Donner plus d’autonomie aux écoles afin que chacune puisse choisir les membres de son équipe, établir ses priorités en fonction de ses réalités et avoir une emprise sur son projet éducatif. C’est le système entier qui est trop rigide. Il faut repenser les épreuves ministérielles qui sont désuètes, stériles, absolument pas conformes à l’esprit du nouveau programme. Et que dire de l’incohérence qui consiste à faire passer de telles épreuves à l’heure des réseaux numériques ? Les élèves passent une bonne partie de leur année scolaire à se préparer à de tels examens, qui ne sont pourtant pas très difficiles en soi et qui n’exigent pas d’esprit de synthèse ni d’esprit critique. S’y préparer devient une obsession pour les enseignants et pour les élèves : une obsession malsaine, qui éloigne des véritables apprentissages… Les évaluations s’avèrent si peu pertinentes qu’elles pourraient bien être, à elles seules, responsables d’une bonne partie du décrochage scolaire.

Outre les examens, que faut-il conserver dans l’actuel système d’éducation ?

Le nouveau programme de formation et les compétences transversales doivent être réhabilités. La vie n’est pas un champ de silos ! Développer des méthodes de travail efficaces, exercer son jugement critique, coopérer, communiquer de façon appropriée, mettre en oeuvre sa pensée créatrice, résoudre des problèmes et exploiter les technologies de l’information et de la communication : voilà nos véritables compétences transversales ! Les reconnaissez-vous ? Bien sûr, elles ne se déploient pas à vide, mais plutôt à travers des contenus, des savoirs, des oeuvres. Certes, nous y tenons aussi, aux « savoirs essentiels »… Mais pour se les approprier et les digérer, quoi de mieux que d’y plonger les mains et d’articuler le tout grâce à ces fameuses compétences… dont il ne faut surtout pas prononcer le nom !

Les maux du système d’éducation sont-ils liés à un manque de ressources ?

On peut toujours faire plus avec plus ! Sans l’ombre d’un doute, il faudra, par exemple, donner les moyens aux écoles de faire le virage numérique, qui ouvre l’esprit des jeunes à toutes les possibilités, qui les met en action et qui leur donne prise sur le monde, sur leur monde.

Surtout, il faut accompagner les directions d’école et les enseignants pour qu’ils s’engagent, résolument, dans leur formation continue, qu’ils soient toujours à la fine pointe de la recherche en éducation, des nouvelles approches pédagogiques, des nouveaux outils à leur disposition.

Faut-il repenser la formation des maîtres ?

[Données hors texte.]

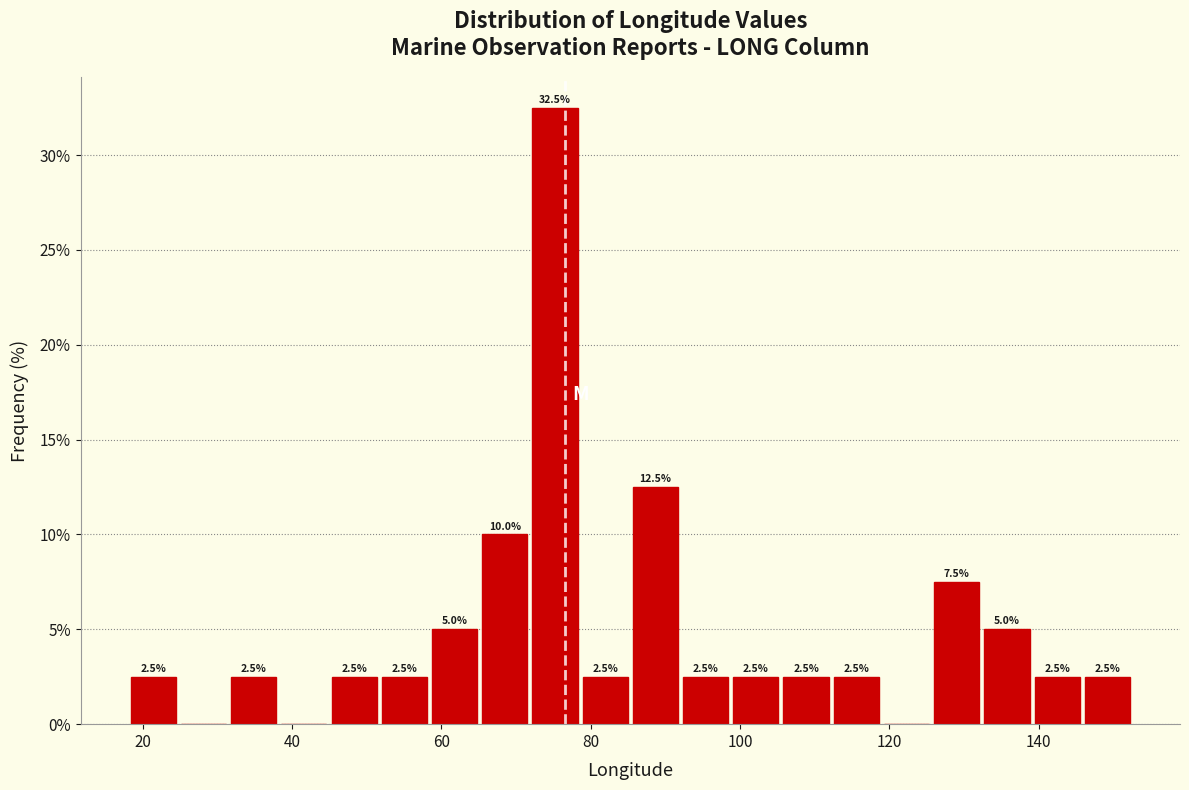

Read against the x-axis, roughly where is the centre of the tallest bar?

76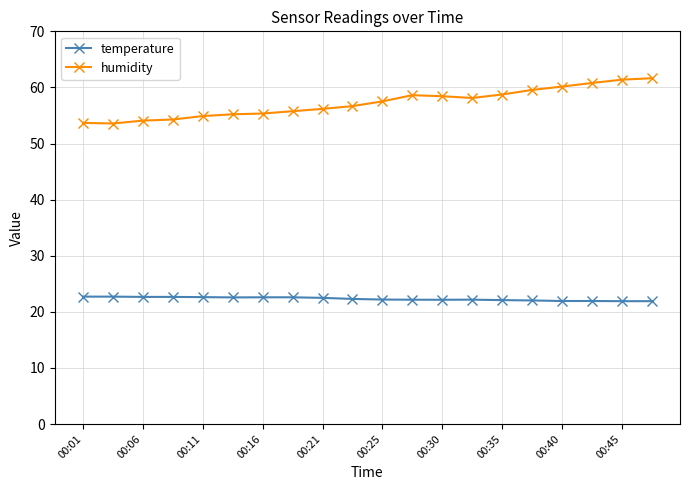

How many series are shown in this chart?

2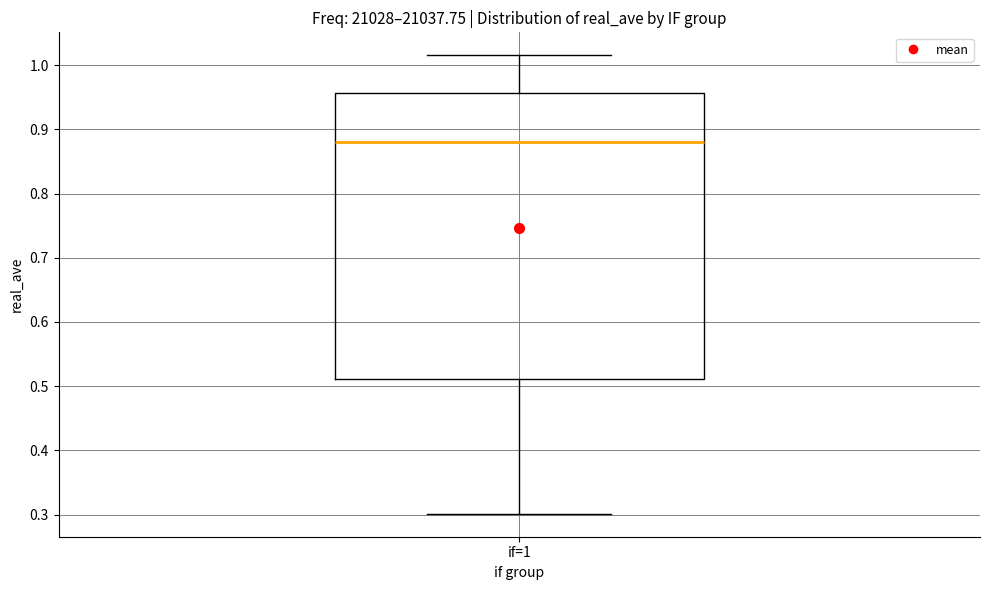

Where does the median line of the box for if=1 sit on the y-axis? The values are not printed on the chart, so give them approximately, as read against the axis.

0.88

Les jeunes enseignants que l’on accueille en stage sont, somme toute, très bien formés. Beaucoup mieux que nous ne l’étions à mon époque ! Ils arrivent avec une belle réflexivité, des outils intellectuels, une connaissance assez fine de leur programme disciplinaire. Mais plusieurs reproduisent l’école qu’ils ont connue et manquent de créativité pour mettre les élèves en action afin qu’ils s’investissent vraiment, notamment avec le numérique.

Ce qu’il faut, surtout, c’est se donner les moyens d’attirer les meilleurs candidats aux postes d’enseignement : des jeunes gens cultivés, curieux, articulés… Et faire la sélection à la base, comme pour les médecins ! Après tout, les enseignants contribuent à former les esprits ! Et devant tous les défis éthiques, philosophiques, politiques, scientifiques et autres qui attendent l’humanité, nous aurons besoin des meilleurs ! Il faut redonner à l’éducation la place qui lui revient.

Enseignante de français au secondaire pendant plusieurs années, Michelle Sarrazin est directrice des services pédagogiques au Collège Jean-Eudes. Elle occupe également les fonctions de présidente du comité de l’enseignement des directions des services pédagogiques de la Fédération des établissements d’enseignement privés du Québec.